原文摘录 »
最大流入门题。参考资料：http://blog.youkuaiyun.com/hurmishine/article/details/53037362

用了数组和Vector建图，对于初学者来说，先看懂数组建图的，再去研究vector建图的。

AC代码1：数组建图：

/**
  * 行有余力，则来刷题！
  * 博客链接：http://blog.youkuaiyun.com/hurmishine
  *
*/

#include <cstdio>
#include <iostream>
#include <queue>
#include <algorithm>
#include <cstring>
using namespace std;
const int msize = 205;

int n, m; // m–路径数, n–结点数
int a[msize][msize]; //
int pre[msize]; // 记录结点i的前向结点为pre[i]
bool vis[msize]; // 记录结点i是否已访问

// 用BFS来判断从结点s到t的路径上是否还有delta
// 即判断s,t之间是否还有增广路径，若有，返回1
bool BFS(int s, int t)
{
    queue<int> q;
    memset(pre, -1, sizeof(pre));
    memset(vis, false, sizeof(vis));

    pre[s] = s;
    vis[s] = true;
    q.push(s);
    int p;
    while(!q.empty())
    {
        p = q.front();
        q.pop();
        for(int i=1; i<=n; ++i)
        {
            if(a[p][i]>0 && !vis[i])
            {
                pre[i] = p;
                vis[i] = true;
                if(i == t) // 存在增广路径
                    return true;
                q.push(i);
            }
        }
    }
    return false;
}

int EK(int s, int t)
{
    int maxflow = 0, d;
    while(BFS(s, t))
    {
        d= INT_MAX;
        // 若有增广路径，则找出最小的delta
        for(int i=t; i!=s; i=pre[i])
            d = min(d, a[pre[i]][i]);
        // 这里是反向边，看讲解
        for(int i=t; i!=s; i=pre[i])
        {
            a[pre[i]][i] -= d;
            a[i][pre[i]] += d;
        }
        maxflow += d;
    }
    return maxflow;
}

int main()
{
    //freopen("data.txt","r",stdin);
    while(cin >> m >> n)
    {
        memset(a, 0, sizeof(a));
        int x,y,z;
        for(int i=0; i<m; ++i)
        {
            cin >> x >> y >> z;
            a[x][y] += z; // 有重边时则加上z
        }
        cout << EK(1, n) << endl;
    }
    return 0;
}

AC代码2：Vector建图：

/**
  * 行有余力，则来刷题！
  * 博客链接：http://blog.youkuaiyun.com/hurmishine
  *
*/

#include <iostream>
#include <cstdio>
#include <cstring>
#include <vector>
#include <queue>
#include <algorithm>
using namespace std;
const int maxn=200+5;
const int INF=1e9;
int n,m;
struct Edge
{
    int u,v,cap,flow;
    Edge(){}
    Edge(int u,int v,int cap,int flow):u(u),v(v),cap(cap),flow(flow) {}
};
vector<Edge>edge;
vector<int>G[maxn];
int a[maxn];
int p[maxn];
void Init()
{
    for(int i=0; i<n; i++)
        G[i].clear();
    edge.clear();
}
void addEdge(int u,int v,int cap)
{
    edge.push_back(Edge(u,v,cap,0));
    edge.push_back(Edge(v,u,0,0));
    int s=edge.size();
    G[u].push_back(s-2);
    G[v].push_back(s-1);

}
//EdmondsKarp
int maxnFlow(int s,int t)

练习要求 »
根据原文摘录，判断以下三条说法是否与其相符，每条回答“是”或“否”，并原样引用起决定作用的原文字句。1. 数组建图的代码用BFS判断是否还有增广路径。2. 原文建议初学者先研究vector建图，再看数组建图。3. 数组建图的代码遇到重边时，会用新的容量覆盖原来的值。 下面这些行与原文摘录的内容没有关系。

所给资料 »

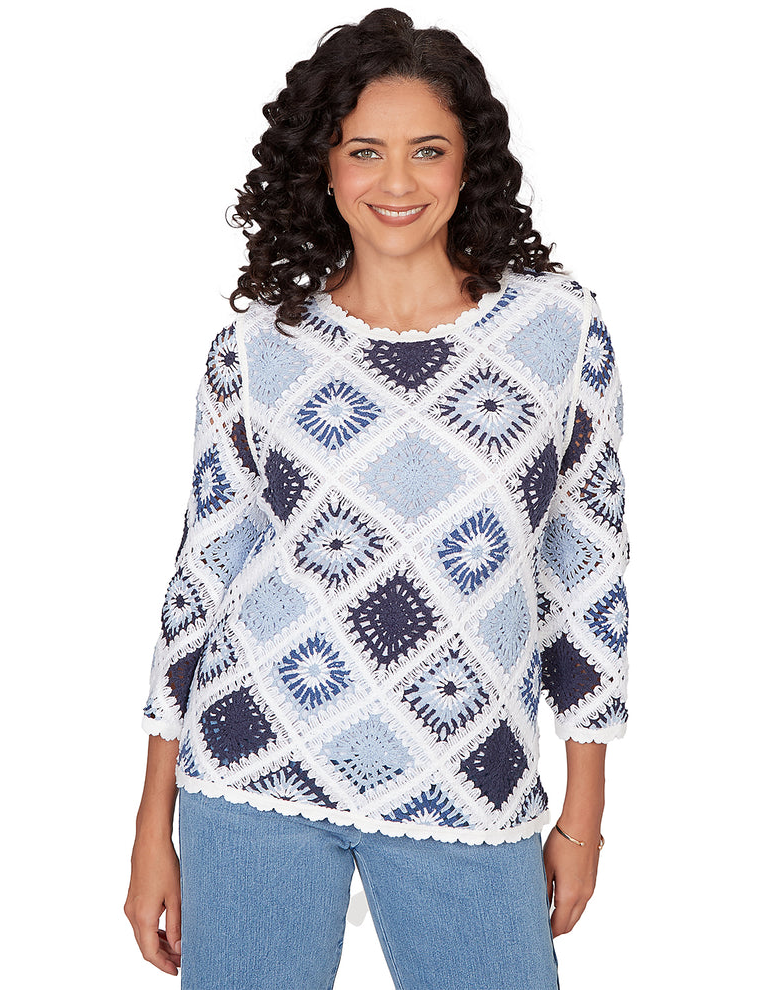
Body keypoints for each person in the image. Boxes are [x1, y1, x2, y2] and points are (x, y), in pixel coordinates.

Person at [124, 8, 630, 989]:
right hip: (252, 771)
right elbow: (201, 581)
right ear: (323, 164)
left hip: (470, 778)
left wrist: (584, 812)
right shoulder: (256, 349)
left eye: (426, 150)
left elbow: (587, 573)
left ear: (468, 165)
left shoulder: (558, 335)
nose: (396, 183)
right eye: (365, 151)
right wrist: (153, 827)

参考答案 »
1. 是。“用BFS来判断从结点s到t的路径上是否还有delta”
2. 否。“先看懂数组建图的，再去研究vector建图的”
3. 否。“有重边时则加上z”